Films and Reality

     Most of the times we compliment films saying “It is damn realistic”. We compliment a film maker with the tag “realistic”. We compliment actors saying he gave a “realistic” performance. People often fail to distinguish between “real” and “realistic” and get worked up. The former is “what it is” and the latter is “trying to be real”.

      Recently I read a review of the film “Mayakkam Enna” which discussed how Selvaraghavan twists the world of reality and ideality. I was thinking about this, waiting for the train. One thing I felt is that people fail to understand that films are never real, they are just warped reality and it is not a mistake to be so.

    People get worked up and judge films if they are not depicted as what they are in the world we live in. In that review, the reviewer was pointing out a thing that “kumudam prints sleazy photos on cover photos and not wildlife photographs”. This is a classic example of what I am talking about. Films are just reality which is warped according to the whim and fancies of the film maker.

   The Film maker creates a world which has its own laws. It is just like a parallel universe, not everything that exist in reality should exist in his self created warped reality. He pretty much takes up the mantle of God. What we need to judge is whether all the characters follow the laws of the created world. But what we end up doing is questioning his judgment of laws he has built into to the movie like “Come on! There is no shit like Hogwarts or magic” or “What crap is this! A radioactive spider bit him and he gets super power instead of dying”. If you see things that way, you can never rightfully judge a film. It then boils down to the bias of the critic towards the film maker.

   Another point that I want to drive home is that reality is utterly boring. Come on! Think about it! Why would you want to live your day twice? That being set aside if people still want real films, “Nadunisi Naigal” is a good example for that. The film did not have any BG of any sort. That is pretty real, isn’t it? No one plays a music when you meet your love interest or plays the eerie violin when you are sad. Did you know, how the lack of BG made that film move at a snail pace apart from the freaky story of child abuse?

    Now hold that thought! Let us move on to the other vista of film making which many despise and think low of, the commercial movie. Why some people hate masala films? . A hero jumping over miles to hang by a train is what comes to my mind when I think of the laws of the world completely breaking down. That is a case where the film maker has failed to mold a character within the laws of his world. He never created a law that the protagonist was gifted with the special power of flight nor was he travelling via a cable towards the train.

   But then brushing things like that apart many people do enjoy masala films. They come to movie theatres to escape from reality and put themselves in the shoes of the protagonist and imagine doing stuff which they wouldn’t be able to do in real life. Those people just want films to be real, only to an extent that would allow themselves to connect to it. Looking down upon those kind of films and branding people who like them as non-intellectual is something I can never agree.

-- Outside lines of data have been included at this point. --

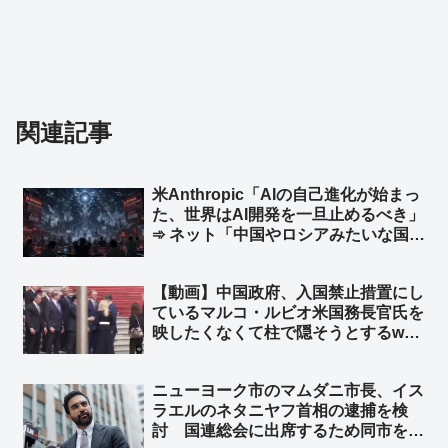
関連記事
米Anthropic「AIの自己進化が始まっ
た、世界はAI開発を一旦止めるべき」
➾ ネット「中国やロシアみたいな国が
ある限り無理だな」「映画化まったな
し！」
【動画】中国政府、入国禁止措置にし
ているマルコ・ルビオ米国務長官氏を
映したくなくて柱で隠そうとするw
柱も合成の可能性w ➾ ネット「ルビオ
だけ会食時におかず一品減らされそう
ニューヨーク市のマムダニ市長、イス
w」
ラエルのネタニヤフ首相の逮捕を検
討 国連総会に出席するため同市を訪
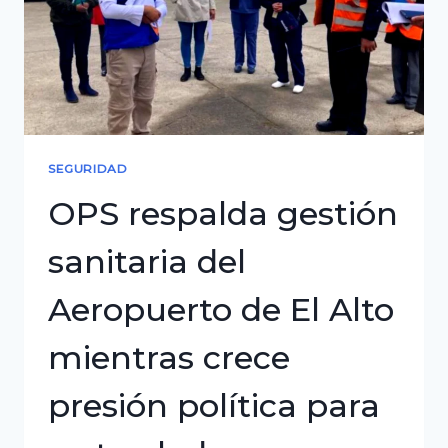
billetes
Serie
B
SEGURIDAD
OPS respalda gestión
sanitaria del
Aeropuerto de El Alto
mientras crece
presión política para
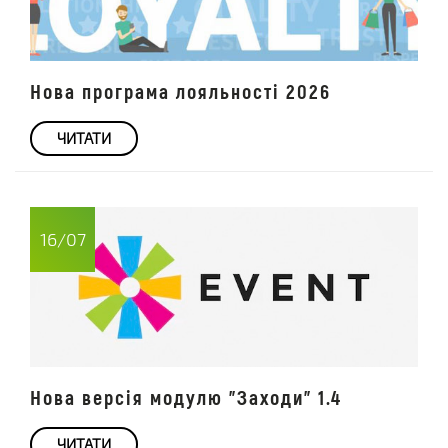
Нова програма лояльності 2026
ЧИТАТИ
16/07
Нова версія модулю "Заходи" 1.4
ЧИТАТИ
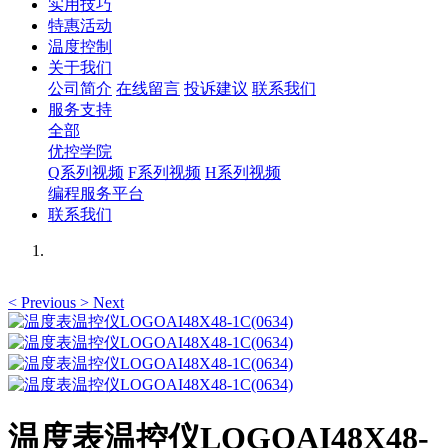
实用技巧
特惠活动
温度控制
关于我们
公司简介
在线留言
投诉建议
联系我们
服务支持
全部
优控学院
Q系列视频
F系列视频
H系列视频
编程服务平台
联系我们
<
Previous
>
Next
温度表温控仪LOGOAI48X48-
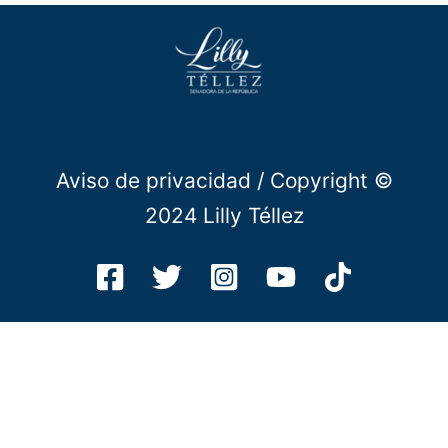
Aviso de privacidad
/ Copyright ©
2024 Lilly Téllez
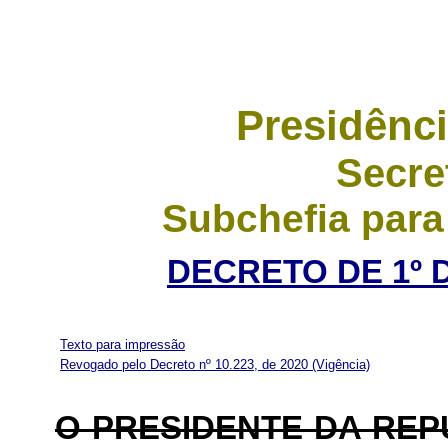
Presidênci
Secre
Subchefia para
DECRETO DE 1º 
Texto para impressão
Revogado pelo Decreto nº 10.223, de 2020
(Vigência)
O PRESIDENTE DA RE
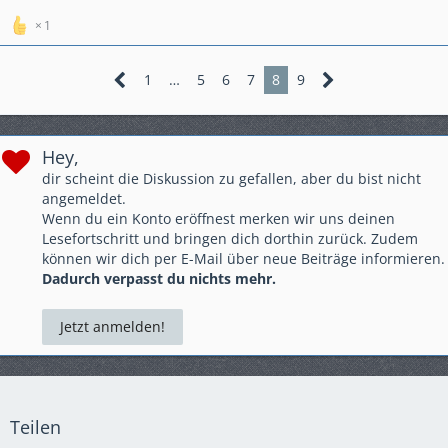
1
1
…
5
6
7
8
9
Hey,
dir scheint die Diskussion zu gefallen, aber du bist nicht
angemeldet.
Wenn du ein Konto eröffnest merken wir uns deinen
Lesefortschritt und bringen dich dorthin zurück. Zudem
können wir dich per E-Mail über neue Beiträge informieren.
Dadurch verpasst du nichts mehr.
Jetzt anmelden!
Teilen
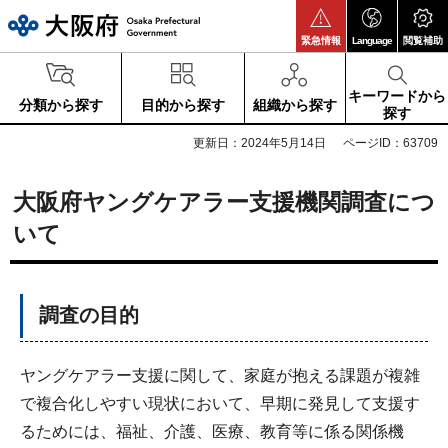
大阪府
緊急情報
Language
閲覧補助
キーワードから
分類から探す
目的から探す
組織から探す
探す
更新日：2024年5月14日
ページID：63709
大阪府ヤングケアラー支援機関調査につ
いて
調査の目的
ヤングケアラー支援に関して、家庭が抱える課題が複雑
で複合化しやすい現状において、早期に発見して支援す
るためには、福祉、介護、医療、教育等に係る関係機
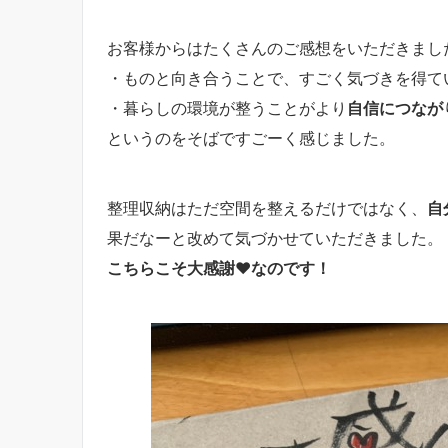
お客様からはたくさんのご感想をいただきまし
・ものと向き合うことで、すごく気づきを得て
・暮らしの環境が整うことがより
自信につなが
というのをそばですごーく感じました。
整理収納はただ空間を整えるだけではなく、
自
果だなーと改めて気づかせていただきました。
こちらこそ大感謝❤なのです！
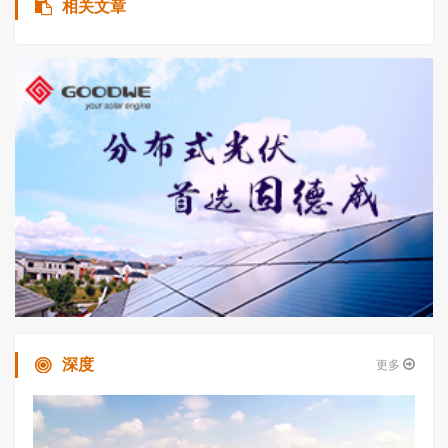
相关文章
深度
更多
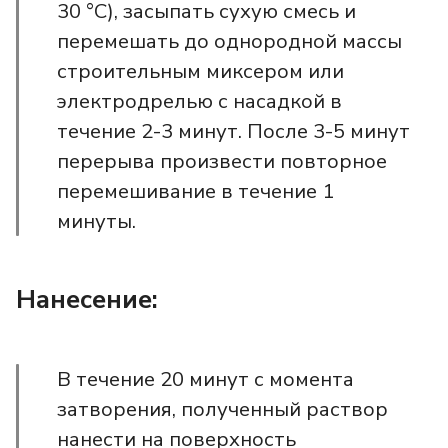
30 °С), засыпать сухую смесь и
перемешать до однородной массы
строительным миксером или
электродрелью с насадкой в
течение 2-3 минут. После 3-5 минут
перерыва произвести повторное
перемешивание в течение 1
минуты.
Нанесение:
В течение 20 минут с момента
затворения, полученный раствор
нанести на поверхность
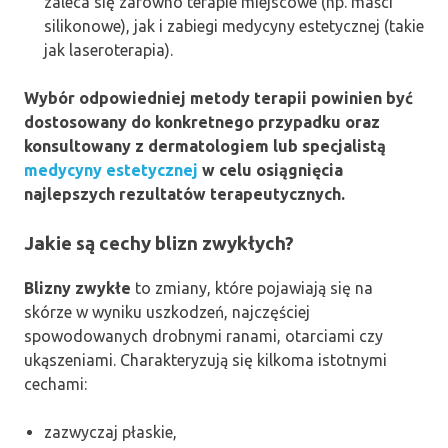
zaleca się zarówno terapie miejscowe (np. maści
silikonowe), jak i zabiegi medycyny estetycznej (takie
jak laseroterapia).
Wybór odpowiedniej metody terapii powinien być
dostosowany do konkretnego przypadku oraz
konsultowany z dermatologiem lub specjalistą
medycyny estetycznej
w celu osiągnięcia
najlepszych rezultatów terapeutycznych.
Jakie są cechy blizn zwykłych?
Blizny zwykłe
to zmiany, które pojawiają się na
skórze w wyniku uszkodzeń, najczęściej
spowodowanych drobnymi ranami, otarciami czy
ukąszeniami. Charakteryzują się kilkoma istotnymi
cechami:
zazwyczaj płaskie,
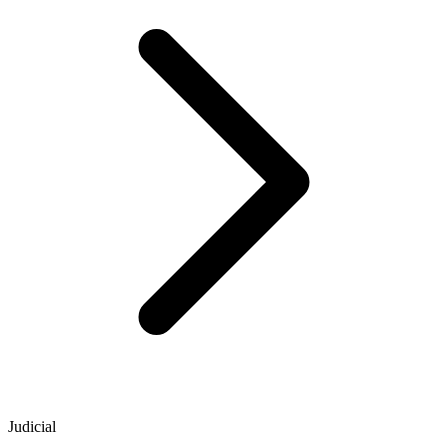
Judicial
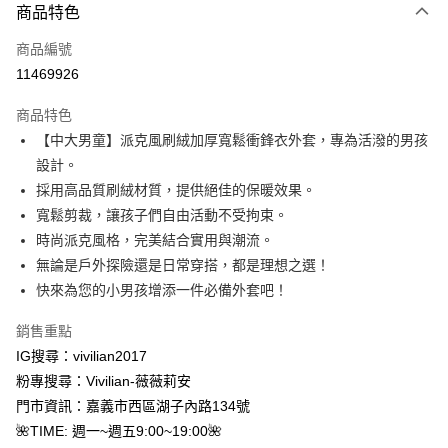
商品特色
信用卡一次付款
商品編號
信用卡分期付款
11469926
3 期 0 利率 每期
NT$393
21家銀行
商品特色
合作金庫商業銀行
第一商業銀行
超商取貨付款
【中大男童】派克風刷絨加厚寬鬆衝鋒衣外套，專為活潑的男孩
華南商業銀行
彰化商業銀行
設計。
LINE Pay
上海商業儲蓄銀行
台北富邦商業銀行
國泰世華商業銀行
兆豐國際商業銀行
採用高品質刷絨材質，提供絕佳的保暖效果。
Apple Pay
臺灣中小企業銀行
台中商業銀行
寬鬆剪裁，讓孩子們自由活動不受拘束。
匯豐（台灣）商業銀行
華泰商業銀行
時尚派克風格，完美結合實用與潮流。
街口支付
聯邦商業銀行
遠東國際商業銀行
無論是戶外探險還是日常穿搭，都是理想之選！
元大商業銀行
永豐商業銀行
悠遊付
快來為您的小男孩增添一件必備外套吧！
玉山商業銀行
星展（台灣）商業銀行
台新國際商業銀行
中國信託商業銀行
Google Pay
銷售重點
台灣樂天信用卡公司
大哥付你分期
IG搜尋：vivilian2017
相關說明
粉專搜尋：Vivilian-薇薇莉安
【大哥付你分期使用說明】
門市資訊：嘉義市西區湖子內路134號
AFTEE先享後付
1.本服務由台灣大哥大提供，台灣大哥大用戶可立即使用無須另外申請。
🌺TIME: 週一~週五9:00~19:00🌺
2.付款方式選擇「大哥付你分期」，訂單成立後會自動跳轉到大哥付的交易
相關說明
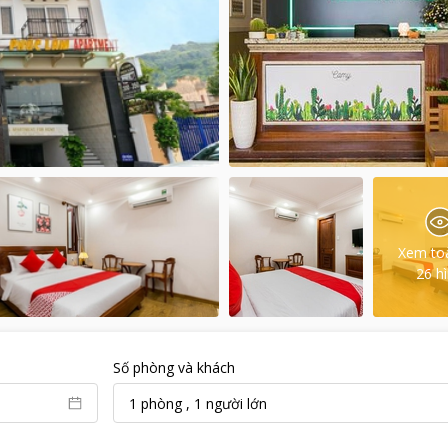
Xem to
26
h
Số phòng và khách
1
phòng
,
1
người lớn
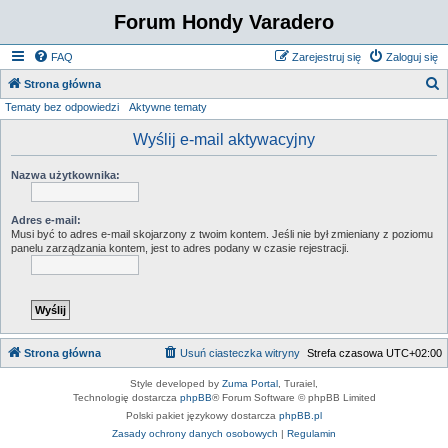
Forum Hondy Varadero
FAQ
Zarejestruj się
Zaloguj się
S
Strona główna
Tematy bez odpowiedzi
Aktywne tematy
z
u
Wyślij e-mail aktywacyjny
k
Nazwa użytkownika:
a
j
Adres e-mail:
Musi być to adres e-mail skojarzony z twoim kontem. Jeśli nie był zmieniany z poziomu
panelu zarządzania kontem, jest to adres podany w czasie rejestracji.
Strona główna
Usuń ciasteczka witryny
Strefa czasowa
UTC+02:00
Style developed by
Zuma Portal
, Turaiel,
Technologię dostarcza
phpBB
® Forum Software © phpBB Limited
Polski pakiet językowy dostarcza
phpBB.pl
Zasady ochrony danych osobowych
|
Regulamin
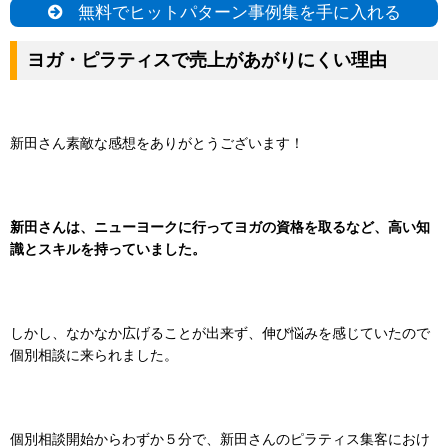
無料でヒットパターン事例集を手に入れる
ヨガ・ピラティスで売上があがりにくい理由
新田さん素敵な感想をありがとうございます！
新田さんは、ニューヨークに行ってヨガの資格を取るなど、高い知
識とスキルを持っていました。
しかし、なかなか広げることが出来ず、伸び悩みを感じていたので
個別相談に来られました。
個別相談開始からわずか５分で、新田さんのピラティス集客におけ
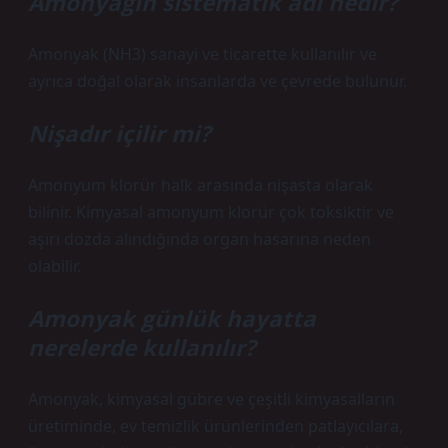
Amonyağın sistematik adı nedir?
Amonyak (NH3) sanayi ve ticarette kullanılır ve
ayrıca doğal olarak insanlarda ve çevrede bulunur.
Nişadır içilir mi?
Amonyum klorür halk arasında nişasta olarak
bilinir. Kimyasal amonyum klorür çok toksiktir ve
aşırı dozda alındığında organ hasarına neden
olabilir.
Amonyak günlük hayatta
nerelerde kullanılır?
Amonyak, kimyasal gübre ve çeşitli kimyasalların
üretiminde, ev temizlik ürünlerinden patlayıcılara,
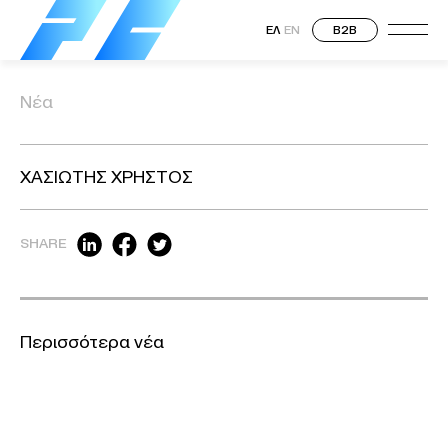
ΕΛ
EN
B2B
Νέα
ΧΑΣΙΩΤΗΣ ΧΡΗΣΤΟΣ
SHARE
Περισσότερα νέα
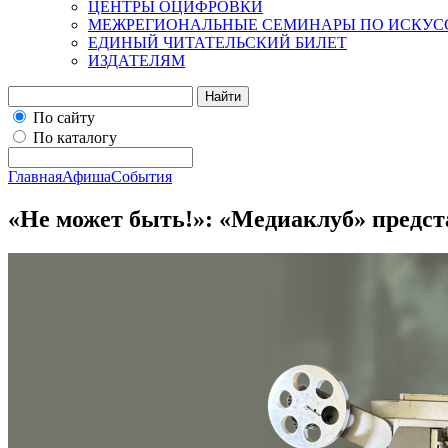
ЦЕНТРЫ ОЦИФРОВКИ
МЕЖРЕГИОНАЛЬНЫЕ СЕМИНАРЫ ПО ИСКУС
ЕДИНЫЙ ЧИТАТЕЛЬСКИЙ БИЛЕТ
ИЗДАТЕЛЯМ
Найти
По сайту
По каталогу
Главная
Афиша
События
«Не может быть!»: «Медиаклуб» предст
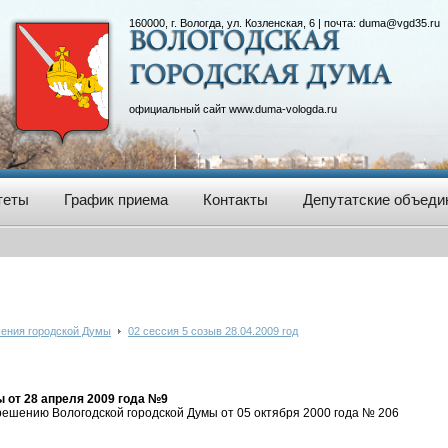
160000, г. Вологда, ул. Козленская, 6 | почта:
duma@vgd35.ru
официальный сайт
www.duma-vologda.ru
теты
График приема
Контакты
Депутатские объеди
ения городской Думы
02 сессия 5 созыв 28.04.2009 год
 от 28 апреля 2009 года №9
решению Вологодской городской Думы от 05 октября 2000 года № 206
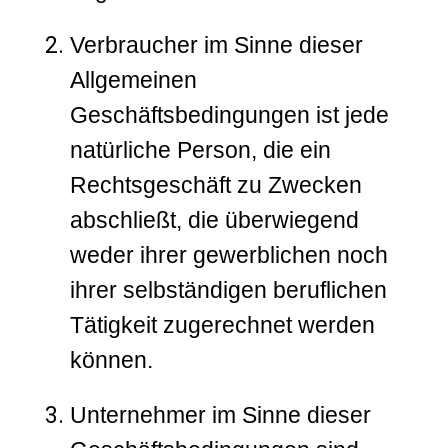
Verbraucher im Sinne dieser
Allgemeinen
Geschäftsbedingungen ist jede
natürliche Person, die ein
Rechtsgeschäft zu Zwecken
abschließt, die überwiegend
weder ihrer gewerblichen noch
ihrer selbständigen beruflichen
Tätigkeit zugerechnet werden
können.
Unternehmer im Sinne dieser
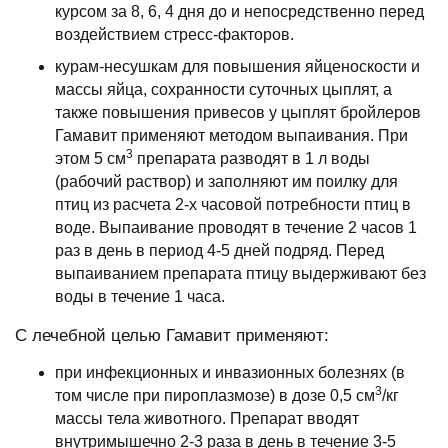
курсом за 8, 6, 4 дня до и непосредственно перед
воздействием стресс-факторов.
курам-несушкам для повышения яйценоскости и
массы яйца, сохранности суточных цыплят, а
также повышения привесов у цыплят бройлеров
Гамавит применяют методом выпаивания. При
3
этом 5 см
препарата разводят в 1 л воды
(рабочий раствор) и заполняют им поилку для
птиц из расчета 2-х часовой потребности птиц в
воде. Выпаивание проводят в течение 2 часов 1
раз в день в период 4-5 дней подряд. Перед
выпаиванием препарата птицу выдерживают без
воды в течение 1 часа.
С лечебной целью Гамавит применяют:
при инфекционных и инвазионных болезнях (в
3
том числе при пироплазмозе) в дозе 0,5 см
/кг
массы тела животного. Препарат вводят
внутримышечно 2-3 раза в день в течение 3-5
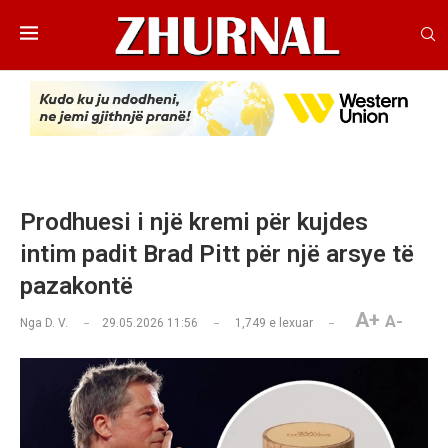
Prodhuesi i një kremi për kujdes
intim padit Brad Pitt për një arsye të
pazakontë
A+
A-
Nga
D. V.
29.05.2026 11:56
1,749
e lexuar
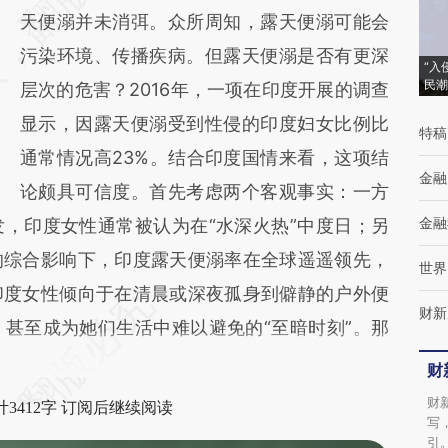
天便溺并未消弭。众所周知，露天便溺可能会
(https://a.caixin.com/MRuSMava)提炼总结
污染环境、传播疾病。但露天便溺是否有更深
而成，可能与原文真实意图存在偏差。不代表
“入
民潮
层次的危害？2016年，一项在印度开展的调查
财新观点和立场。推荐点击链接阅读原文细致
显示，因露天便溺受到性侵的印度妇女比例比
比对和校验。
特稿
通常情况高23%。结合印度国情来看，这项结
金融
论颇具可信度。首先考虑两个客观事实：一方
金融
，印度女性通常被认为在“水深火热”中度日；另
的综合影响下，印度露天便溺率在全球遥遥领先，
世界
印度女性倾向于在清晨或深夜孤身到僻静的户外便
财新
甚至成为她们生活中难以避免的“至暗时刻”。那
财
财
3412字 订阅后继续阅读
写
引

  Take MMKR or Vasool Raja for example, quadruplets really? really? MBBS? A fucking thug? Most of situations in that film hardly can ever happen and yet they are cult classics which everyone likes. It is not the realness which makes a film good but how well the film maker has created his world.

  People have turned more cynical, anything that is unlikely or rare is considered to be “Olu da machaan” or “Bakwas”. Do you know what the are odds of a sperm cell fertilizing the egg? What is the possibility of life in this universe? Yet we still reproduce. Yet there are life forms. But we always are cynical when the protagonist or the antagonist pulls off something unlikely.

  Be it a masala film or be it a non-masala film, everything has only that much reality built into them and only with varying degrees of it. The more you try to make the film real the more difficult it gets for you, to make it interesting. In my opinion there is no need for a film maker to depict reality as it is, it is just his version of reality and they are bad films only when the laws of its world contradict and break down.